Reading passage:
Kilmorey Street 1914

This is the next in our series of Lists of Residents of streets of our town from former times. These can be utilised in many ways …

…. but are also of general interest. Most of the names here remain common today and it is a simple enough procedure to check whether any of these people were your forbears or those of your neighbours.

J Curran of number six was a policeman in the Royal Irish Constabulary. They lived openly among our townspeople then! Number seventeen was a ‘nurses’ home’ for the Misses McAlister and O’Doherty. The Independent Club was thriving at number 30. Was the Terence Ruddy of number six the same man who formed and led to success the Independent & St Joseph’s Band associated with that Club? Probably. Was the Denis Ward of 29 a forbear of the Denis who did doorman for a time in the same club two decades ago? Or the recently-retired Abbey Primary schoolteacher Denis of Carlingford Park?

You will ask your own questions! After the list below, I have illustrated how one name here, Philip Coonagh, sparked an extensive search by your author in pursuit of minor details of his own family history. The latter has become the primary recreational pursuit of Americans and others and one of the chief uses of the World Wide Web. Maybe this’ll be enough to set you off on the same path?

Kilmorey Street 1914

 

1 Daniel McVeigh

2 S J Morrow & Co

3 Michael O’Hare

6 Terence Ruddy

7 J Curran RIC

8 John McCourt

10 G Kane

11 Mrs McIvor

13 Miss McGuigan

14 Patrick Brennan

15 Mrs Craig

16 John Fox

17 Nurses Home Ms McAlister & O’Doherty

18 Philip Coonagh

22 James Ward

24 Mary McConville

25 Patrick Larrissy

26, 28 & 31 John Brown

27 Joseph Murphy

29 Denis Ward

30 Independent Club

32 John White

34 Patrick Murphy

36 John McGuigan

39 W E Squire

40 John Stuart

42 Bridger Rowan

43 Margaret Cruckshank

44 Mary McCourt

45 Ann McQuaid

46 T McGivern

47 Joseph Murphy

48 J H Potter

49 Mrs McGauley
 

I learned in adulthood from my mother that a lady friend of hers and of Sonny’s, my father, by the name of Kathleen Cooney, was godmother to me at my baptism.  She was a distant blood relative. I never knew her. Still I determined to find out more.

Task requirements:
In the Kilmorey Street 1914 list, what was at number 30?

Material supplied:
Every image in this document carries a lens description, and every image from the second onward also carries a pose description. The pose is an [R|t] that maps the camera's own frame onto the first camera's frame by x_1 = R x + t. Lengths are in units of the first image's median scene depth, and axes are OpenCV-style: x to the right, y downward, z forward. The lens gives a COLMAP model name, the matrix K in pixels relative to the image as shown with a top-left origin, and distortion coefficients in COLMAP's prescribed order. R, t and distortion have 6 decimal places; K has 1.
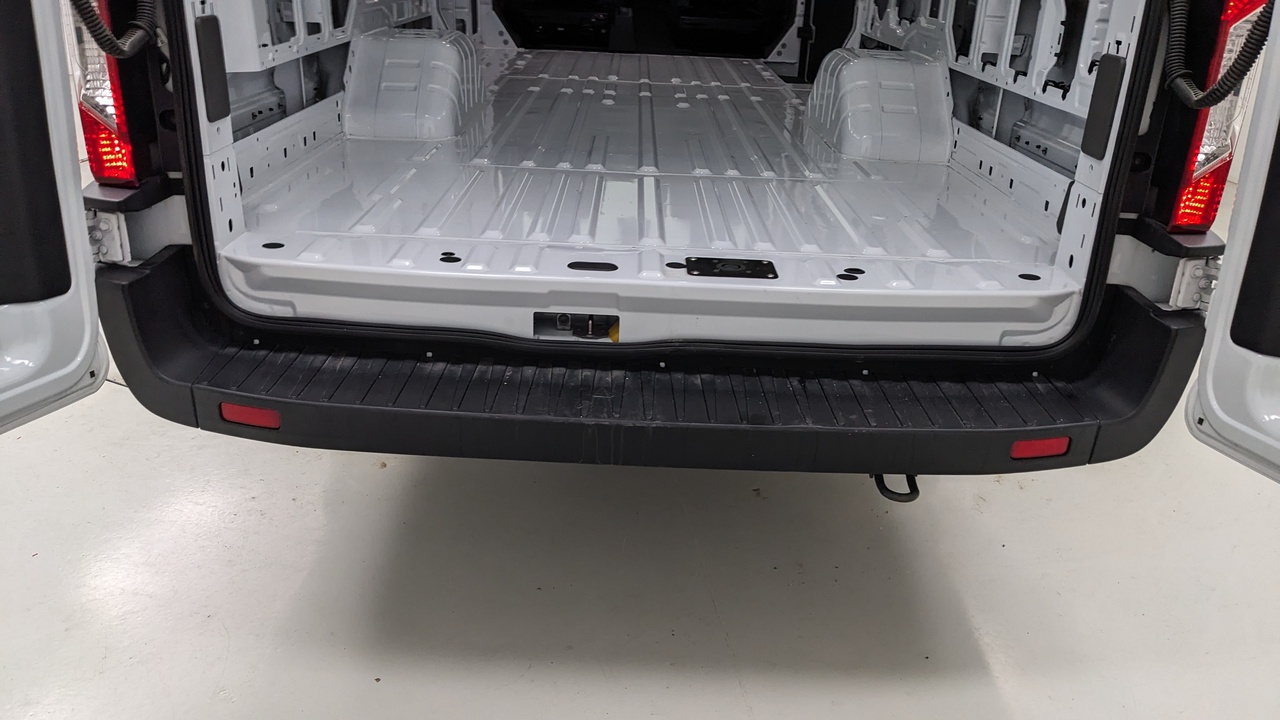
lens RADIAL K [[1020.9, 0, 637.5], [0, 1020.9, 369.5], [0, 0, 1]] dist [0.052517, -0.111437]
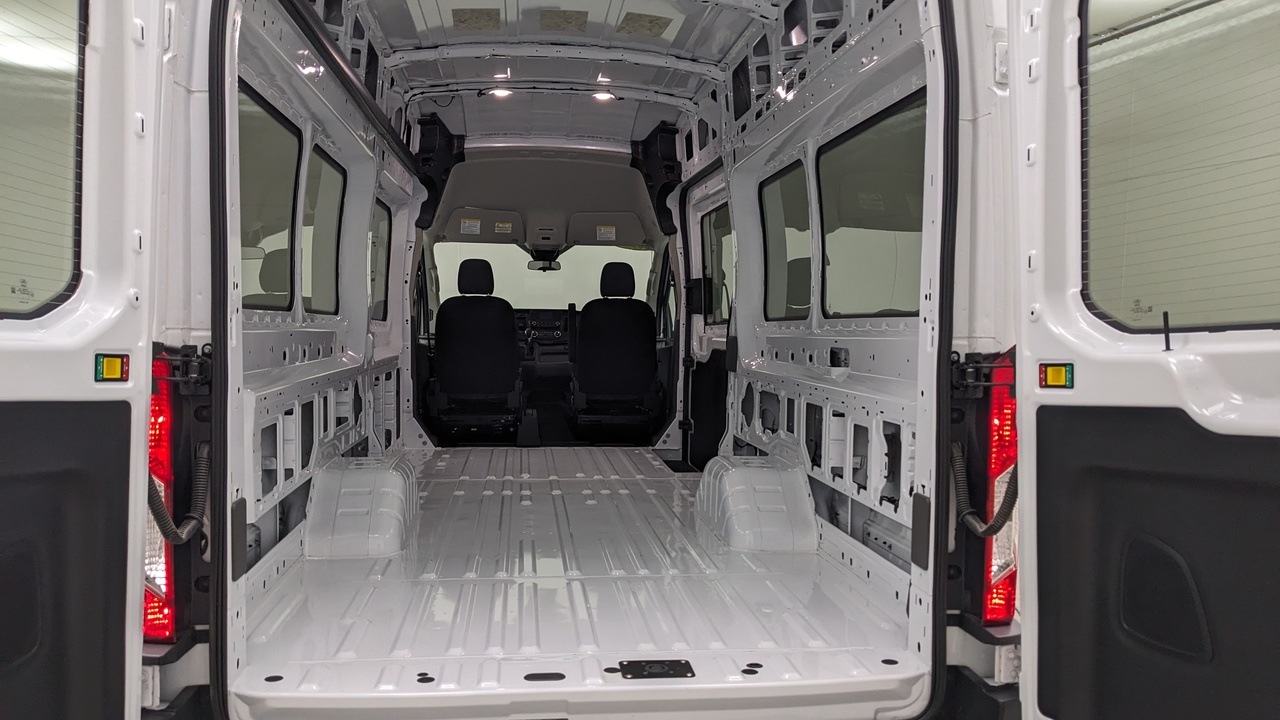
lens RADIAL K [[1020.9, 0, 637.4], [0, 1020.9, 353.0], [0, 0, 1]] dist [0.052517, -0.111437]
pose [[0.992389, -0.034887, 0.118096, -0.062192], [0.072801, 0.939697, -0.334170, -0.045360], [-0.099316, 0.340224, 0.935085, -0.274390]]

---

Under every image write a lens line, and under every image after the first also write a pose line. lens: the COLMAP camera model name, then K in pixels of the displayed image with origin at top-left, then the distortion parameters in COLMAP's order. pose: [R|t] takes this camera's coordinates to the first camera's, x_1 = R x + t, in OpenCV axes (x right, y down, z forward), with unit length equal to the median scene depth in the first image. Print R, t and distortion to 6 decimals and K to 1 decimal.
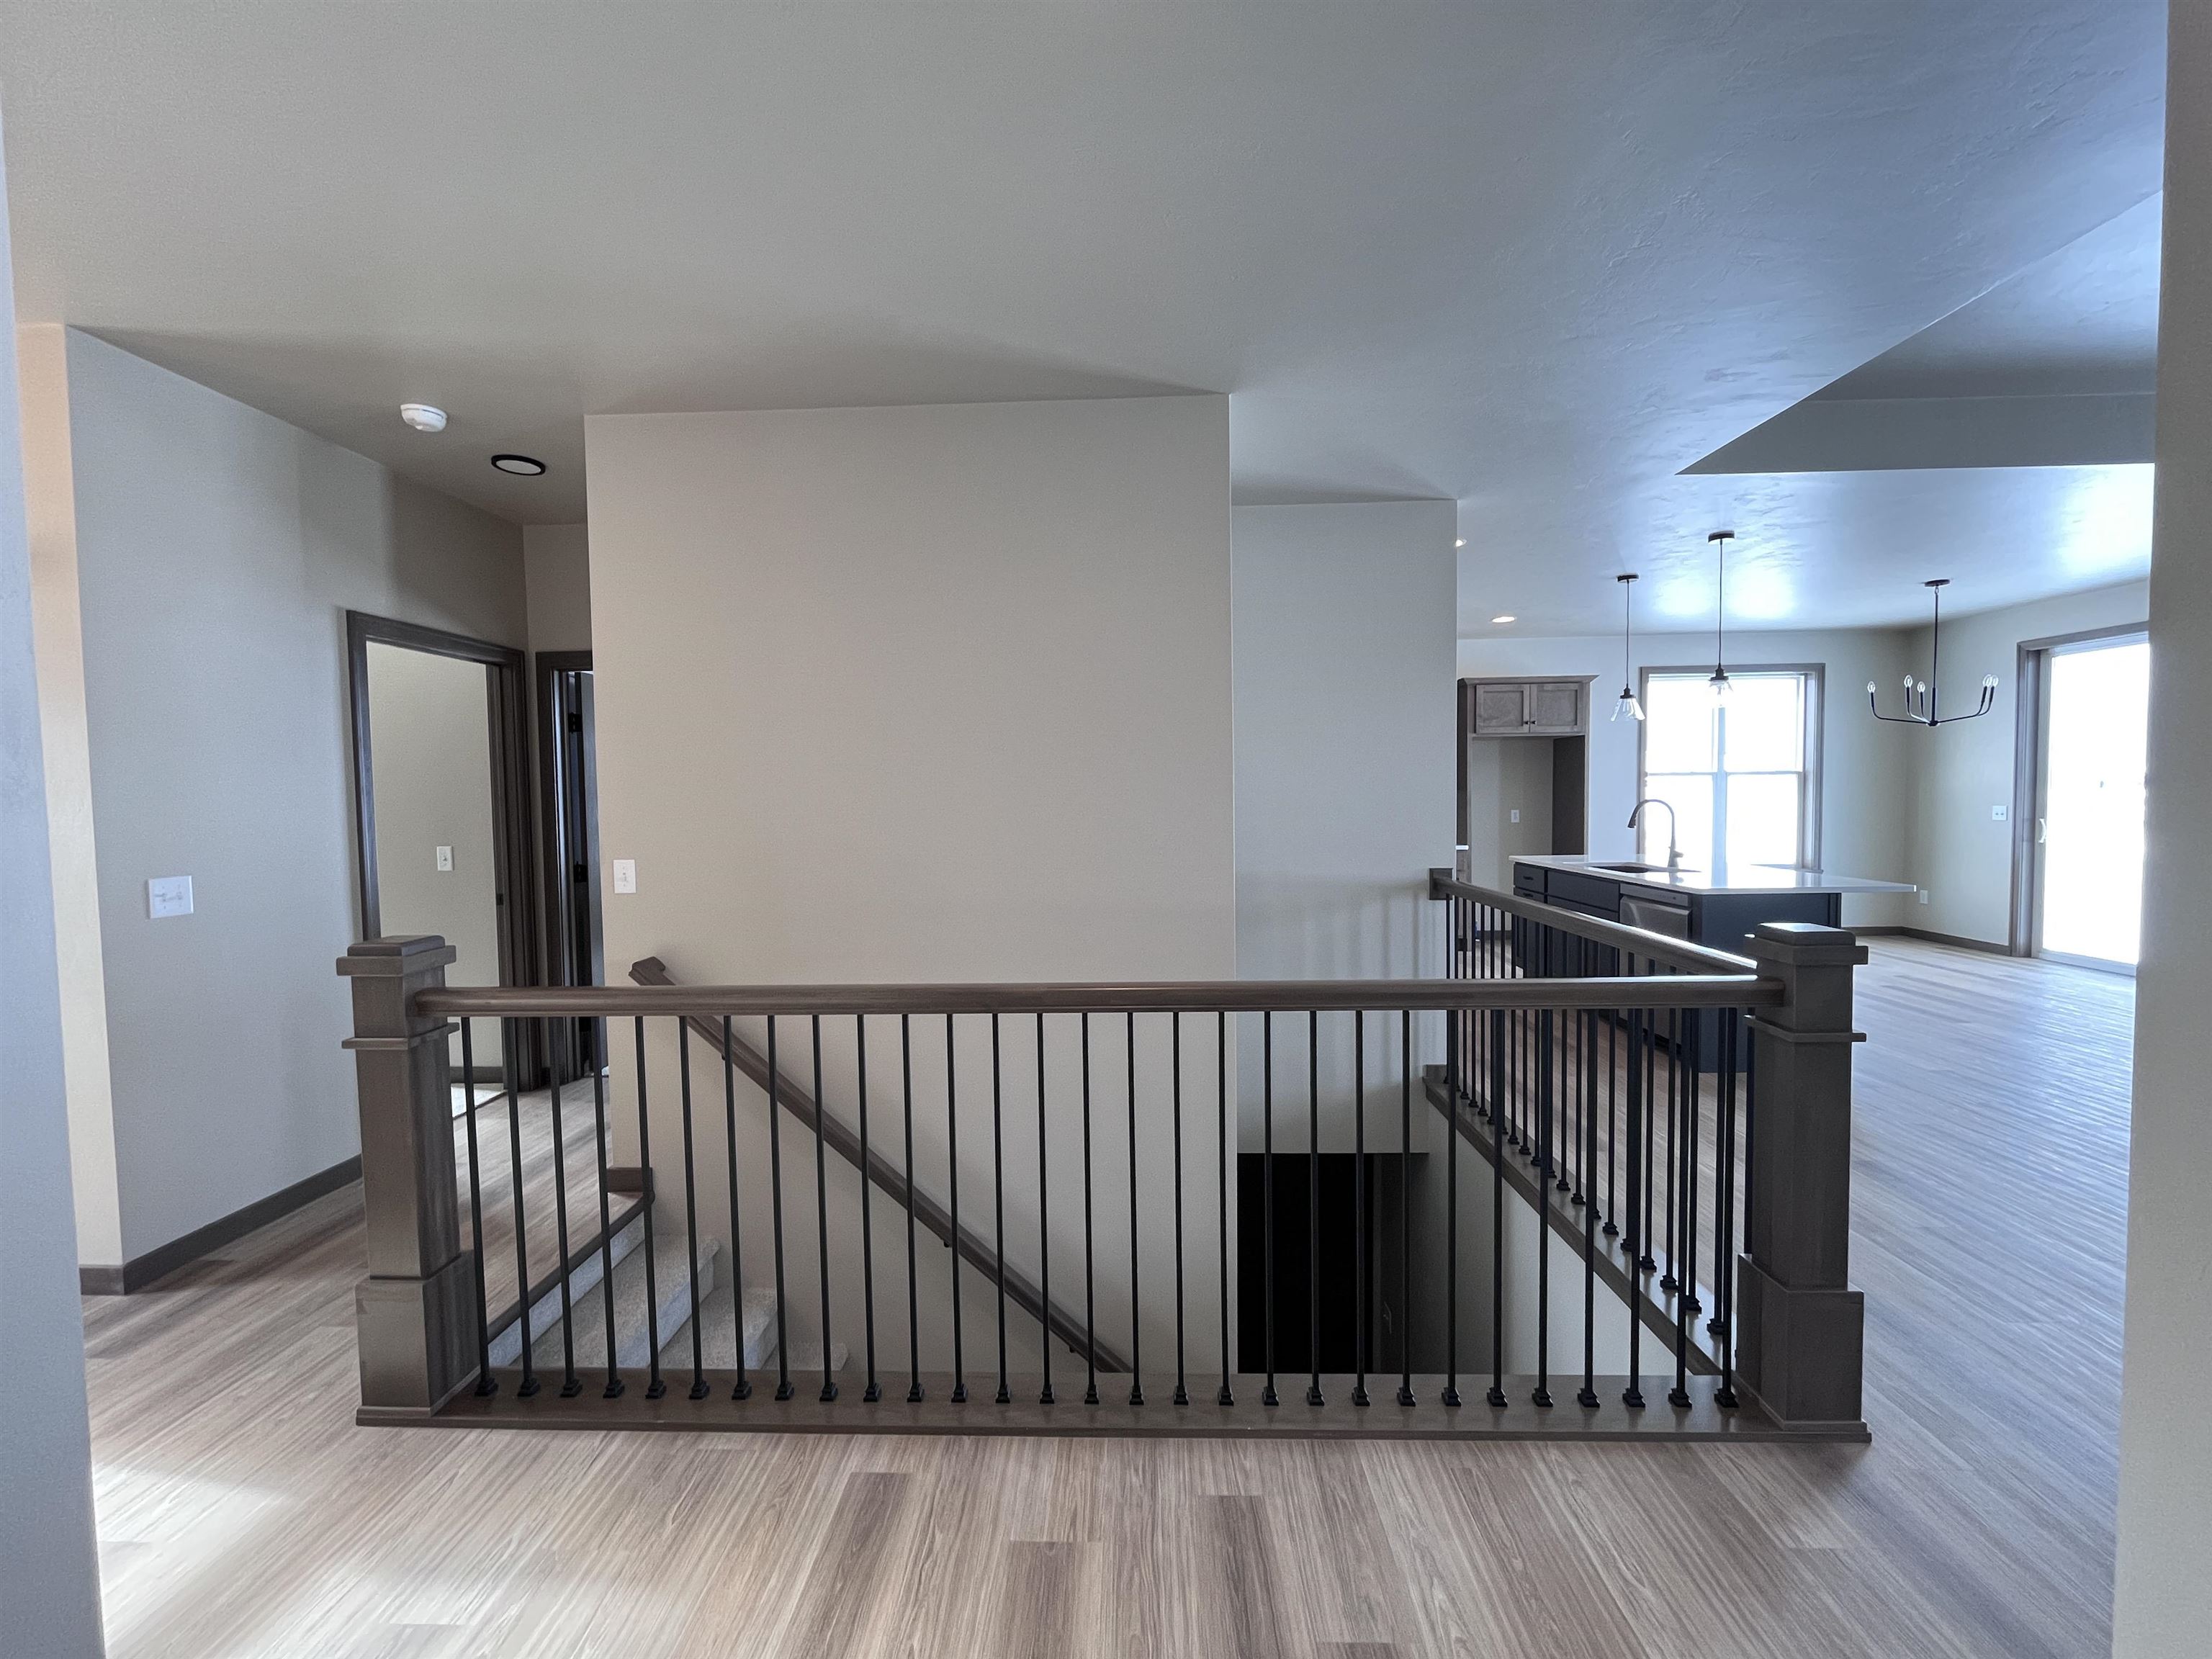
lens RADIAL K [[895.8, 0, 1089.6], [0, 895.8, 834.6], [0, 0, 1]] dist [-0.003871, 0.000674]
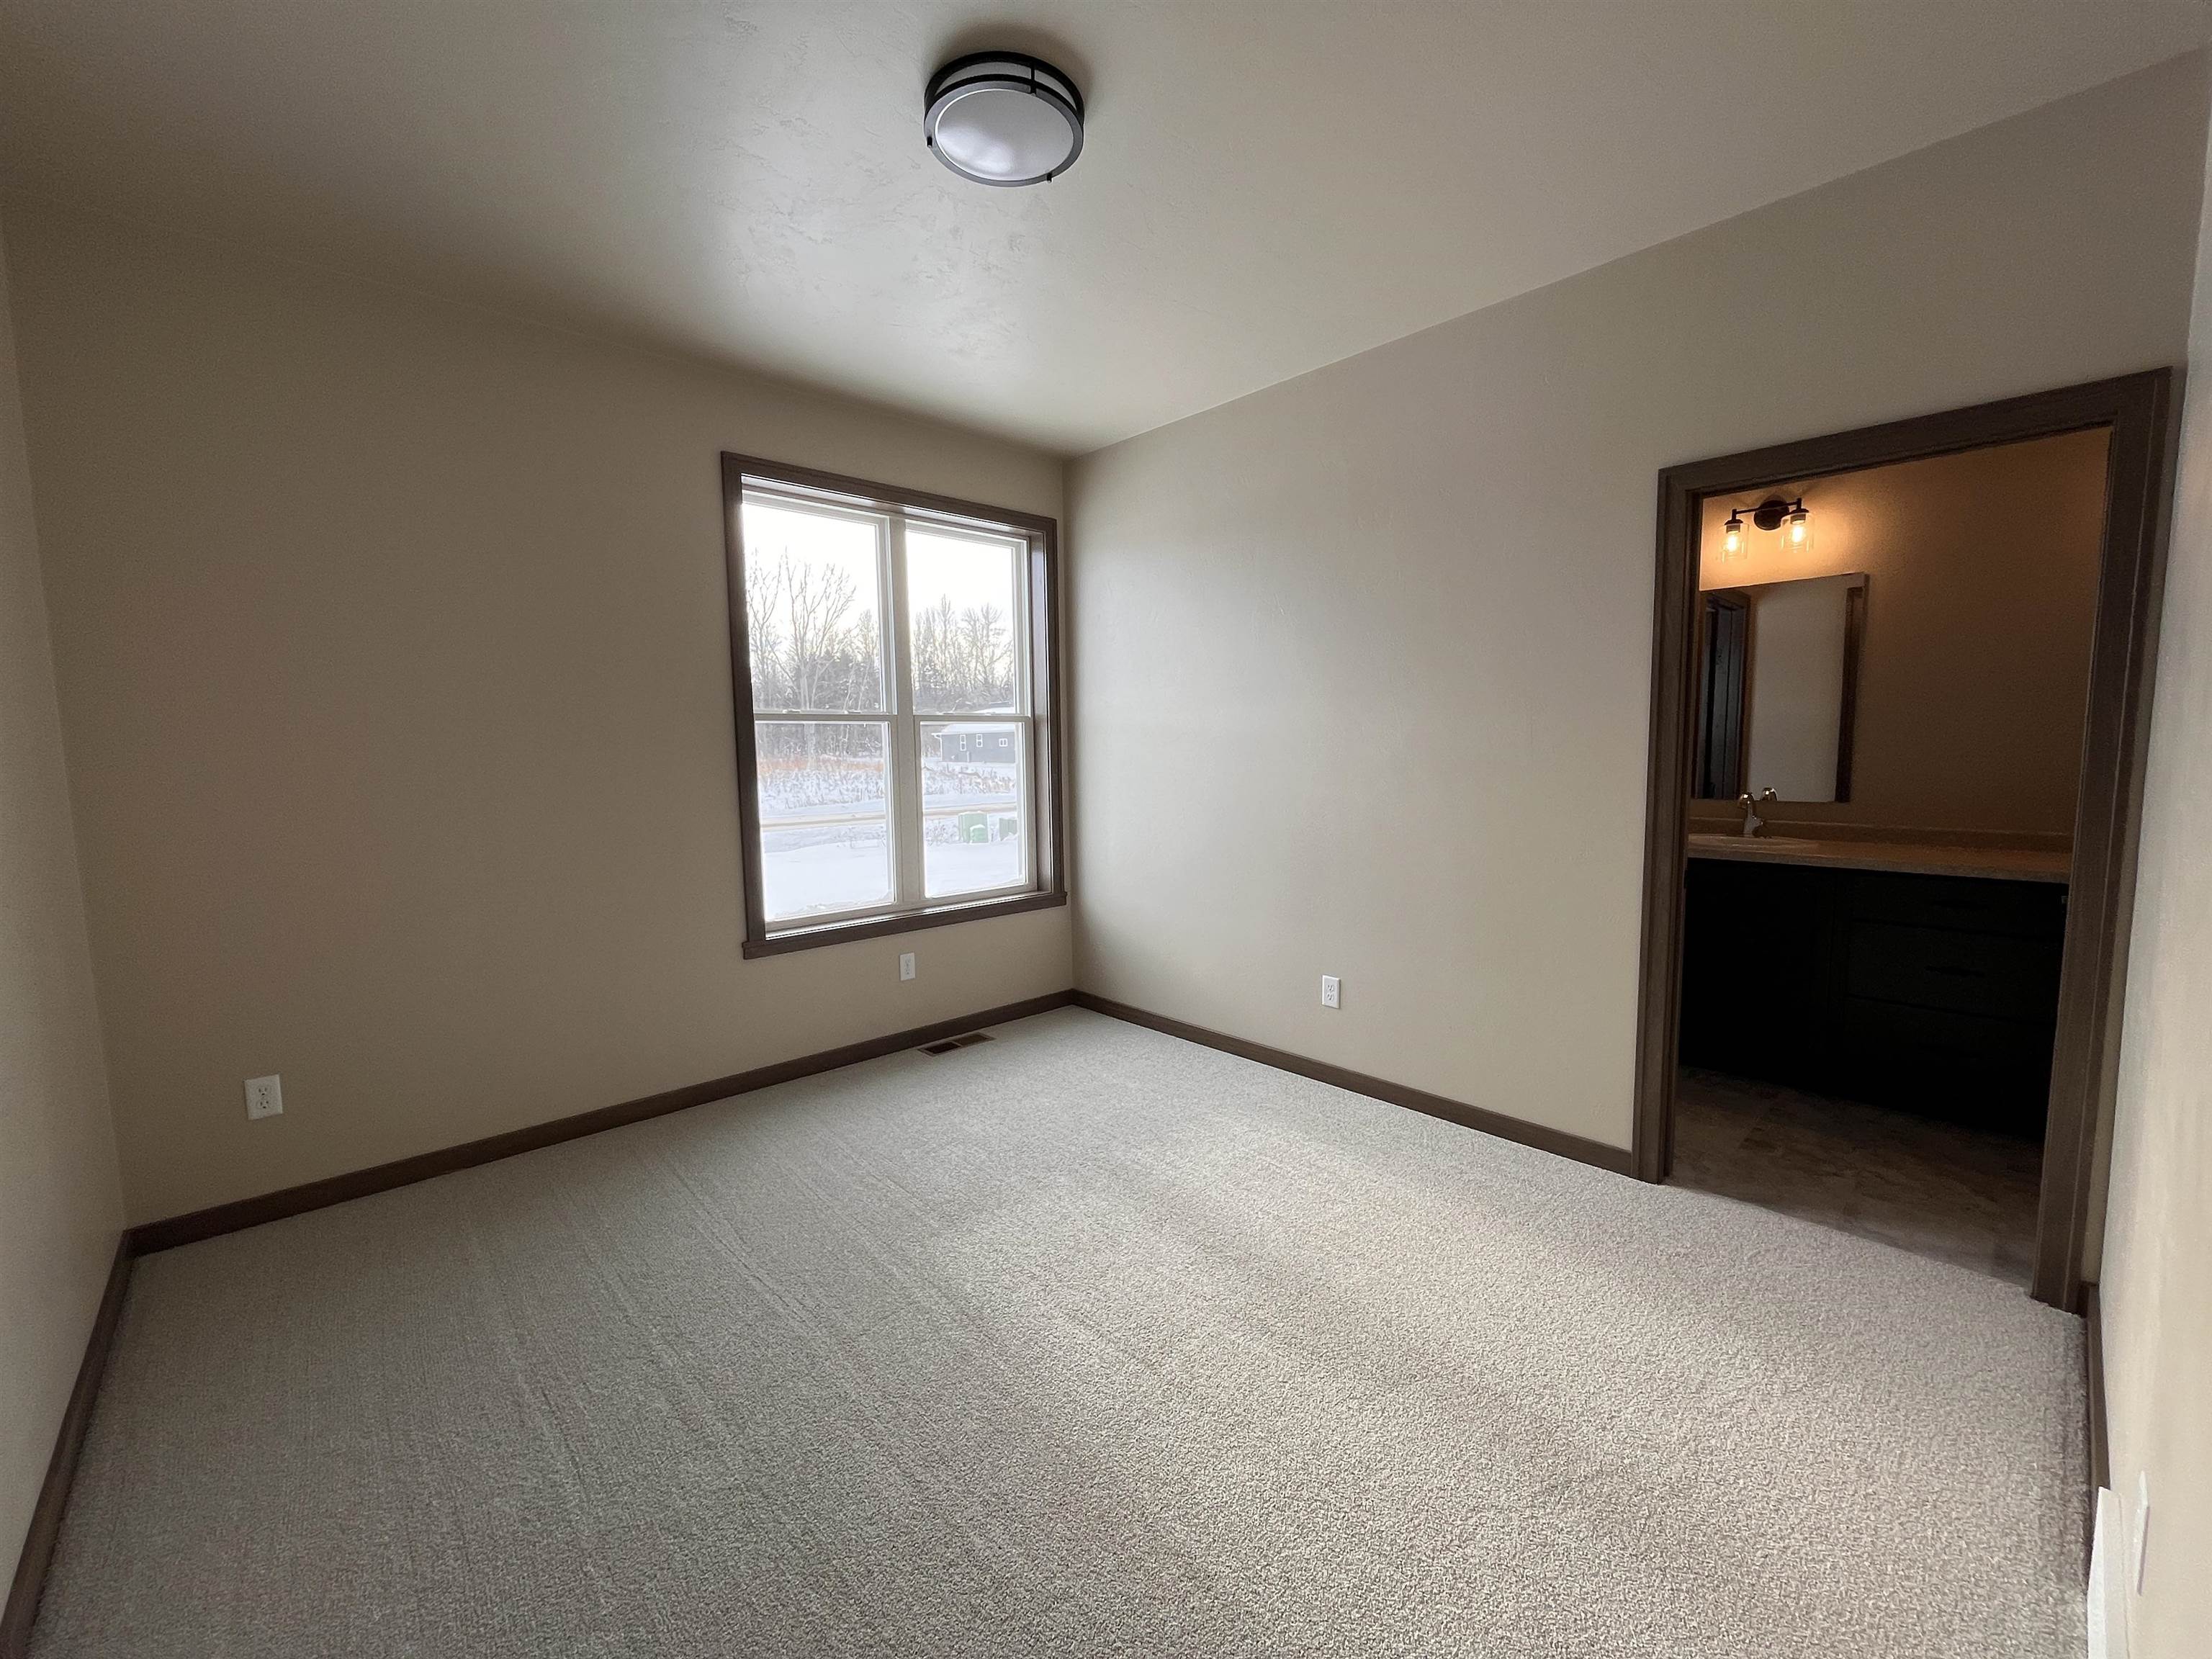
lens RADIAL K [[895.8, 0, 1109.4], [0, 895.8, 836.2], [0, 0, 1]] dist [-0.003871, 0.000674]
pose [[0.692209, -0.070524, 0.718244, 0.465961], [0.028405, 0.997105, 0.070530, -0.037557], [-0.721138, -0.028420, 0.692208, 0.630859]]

Solved problem:
The Independent Club.